The NFL Used to Play a "Losers' Bowl for Losers"

Neil Leifer/Sports Illustrated/Getty Images (1963)
Neil Leifer/Sports Illustrated/Getty Images (1963) | Neil Leifer/Sports Illustrated/Getty Images (1963)

If coming in second place just makes you the first loser, what can be said about a team that finishes in third? Well, for ten seasons (1960-69) of NFL football, they’d call you the winner of the Playoff Bowl.

Officially named the Bert Bell Benefit Bowl after a league commissioner who suffered a fatal heart attack in 1959, it was played the week after the NFL Championship game (except for the 1969 game, which took place the day before) at the Orange Bowl in Miami. The participants were the second-place teams of the NFL’s Eastern and Western conferences.

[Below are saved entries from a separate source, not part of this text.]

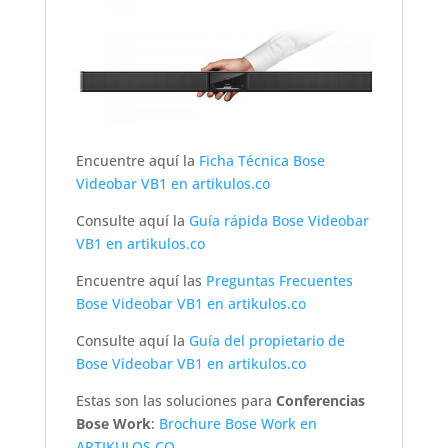
Encuentre aquí la
Ficha Técnica Bose
Videobar VB1 en artikulos.co
Consulte aquí la
Guía rápida Bose Videobar
VB1 en artikulos.co
Encuentre aquí las
Preguntas Frecuentes
Bose Videobar VB1 en artikulos.co
Consulte aquí la
Guía del propietario de
Bose Videobar VB1 en artikulos.co
Estas son las soluciones para
Conferencias
Bose Work
:
Brochure Bose Work en
ARTIKULOS.CO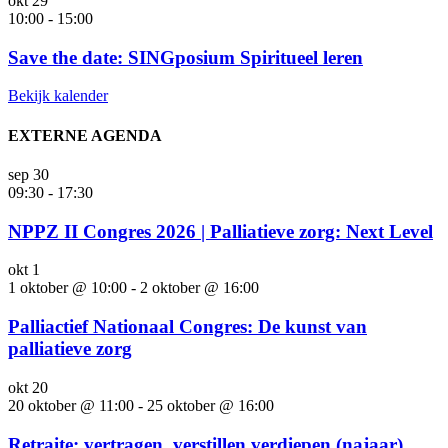
okt
29
10:00
-
15:00
Save the date: SINGposium Spiritueel leren
Bekijk kalender
EXTERNE AGENDA
sep
30
09:30
-
17:30
NPPZ II Congres 2026 | Palliatieve zorg: Next Level
okt
1
1 oktober @ 10:00
-
2 oktober @ 16:00
Palliactief Nationaal Congres: De kunst van
palliatieve zorg
okt
20
20 oktober @ 11:00
-
25 oktober @ 16:00
Retraite: vertragen, verstillen verdiepen (najaar)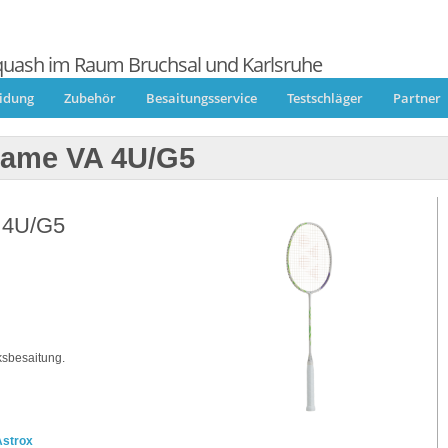
quash im Raum Bruchsal und Karlsruhe
eidung
Zubehör
Besaitungsservice
Testschläger
Partner
Game VA 4U/G5
 4U/G5
ksbesaitung.
Astrox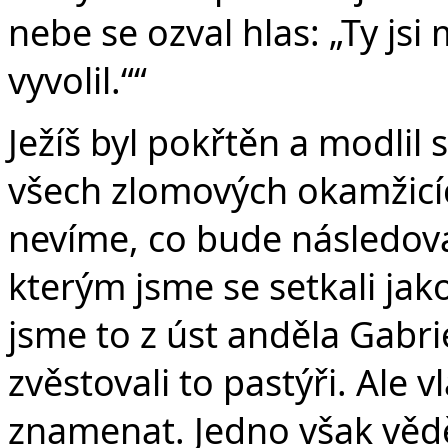
nebe se ozval hlas: „Ty jsi
vyvolil.““
Ježíš byl pokřtěn a modlil s
všech zlomových okamžicíc
nevíme, co bude následovat.
kterým jsme se setkali jako
jsme to z úst anděla Gabrie
zvěstovali to pastýři. Ale 
znamenat. Jedno však vědě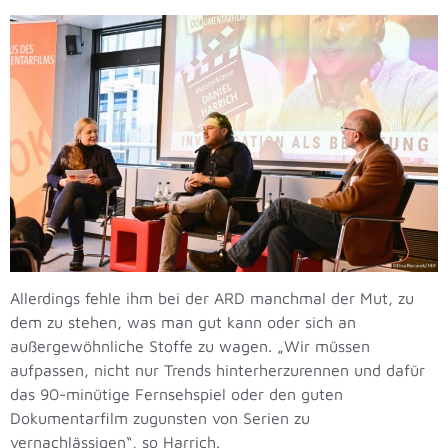
Allerdings fehle ihm bei der ARD manchmal der Mut, zu
dem zu stehen, was man gut kann oder sich an
außergewöhnliche Stoffe zu wagen. „Wir müssen
aufpassen, nicht nur Trends hinterherzurennen und dafür
das 90-minütige Fernsehspiel oder den guten
Dokumentarfilm zugunsten von Serien zu
vernachlässigen“, so Harrich.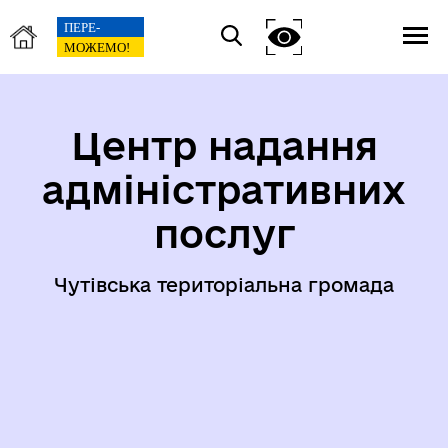
Центр надання
адміністративних
послуг
Чутівська територіальна громада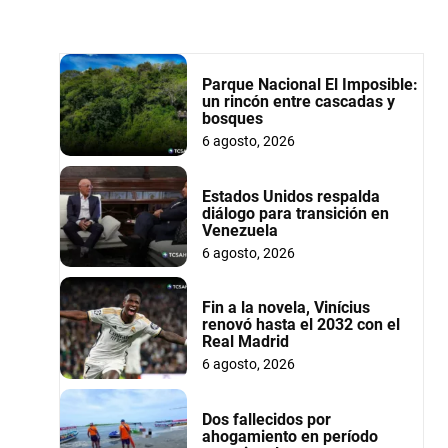
Parque Nacional El Imposible:
un rincón entre cascadas y
bosques
6 agosto, 2026
Estados Unidos respalda
diálogo para transición en
Venezuela
6 agosto, 2026
Fin a la novela, Vinícius
renovó hasta el 2032 con el
Real Madrid
6 agosto, 2026
Dos fallecidos por
ahogamiento en período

The Playoff Bowl gave the fans another dose of playoff action and raised over a million dollars for the Bert Bell players' pension fund, but it was not without its critics. Hall of Fame coach Vince Lombardi referred to it as "the Shit Bowl" and called it "a losers' bowl for losers." Lombardi went on to say the Playoff Bowl was “a hinky-dink football game, held in a hinky-dink town, played by hinky-dink players. That's all second place is – hinky dink."

Even those who came out on the winning side had their complaints. Roger Brown, who won all five Playoff Bowls he played in, called his participation “pitiful.“

It took some time, but the NFL eventually came to agree. In 1970, when the merger with the AFL was complete, the league decided to discontinue the Playoff Bowl. Further distancing itself from the “losers' bowl for losers” (and also the pensions of retired players), the NFL only recognizes the Playoff Bowl as an exhibition game—making the official title of third place nothing more than "best case scenario" for the New York Jets.